SECRET LONGINGS: PAINTING, STORYTELLING AND FILMMAKING IN GIRL WITH A PEARL EARRING

   

Author:

Mª Del Carmen Espínola Rosillo

Institution:

Universidad de Granada

E-mail:

mespinola1978@hotmail.com      


ABSTRACT


Girl with a Pearl Earring is much about perceptions. Vermeer’s perceptions as shown in his paintings, Griet’s perceptions as shown in Tracy Chevalier’s novel, and also Griet’s perceptions as seen in Peter Webber’s film. This paper demonstrates how perception can become narrative in as much as it reveals character. Perception requires a point of view and point of view may identify an individual subject. At its most basic, perception involves a visual point of view, such as that in a painting. But also a perceptive point of view, such as the film’s, and even a psychological stance as revealed through inner thoughts in the novel. Perception can also be made a discovery process related to elements such as degree of familiarity with the objects perceived. Thus readers and spectators can experience Griet’s surprise when she looks for the first time through the camera obscura, and accompany her as she progressively develops a new way of looking at things. The representation and experience of perception becomes central to the story in the paintings, the novel and the film.

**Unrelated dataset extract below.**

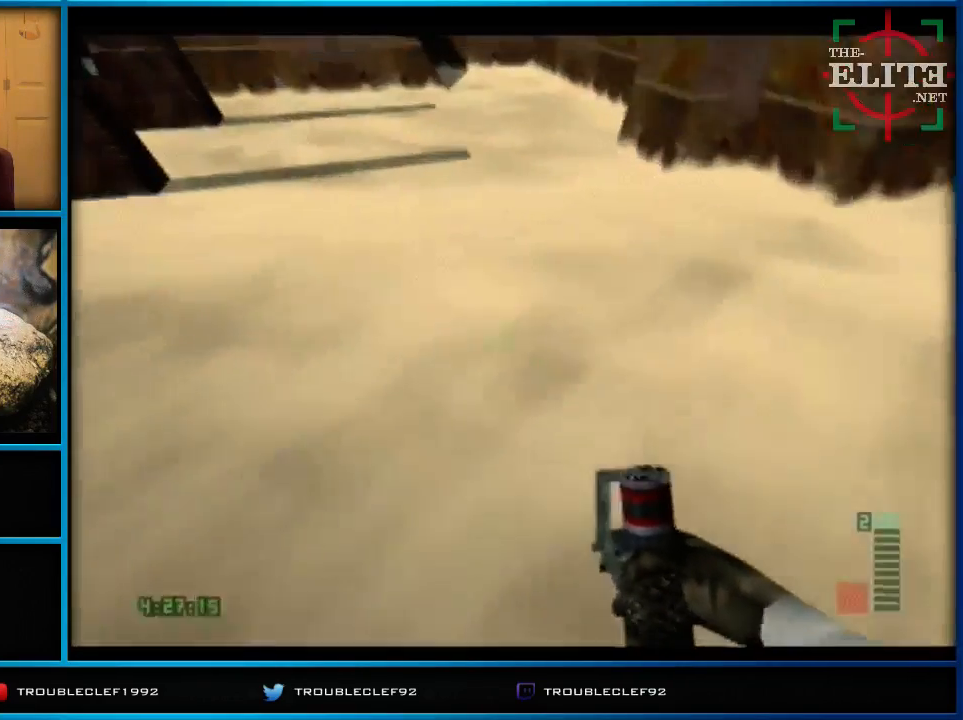
{"buttons": ["C_UP"], "left_stick": "center", "events": [[333, "C_LEFT", "up"]]}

Vermeer articulates a story in his painting by arranging pictorial elements in a certain way although most meanings remain inconclusive. In Girl with a Pearl Earring, Tracy Chevalier sets out to fill many of the gaps by developing Griet’s point of view in both a visual and dramatic narrative. In his turn, Webber seems to have concentrated largely on the visual and compositional aspects of the story at the expense of character depth and narrative drive.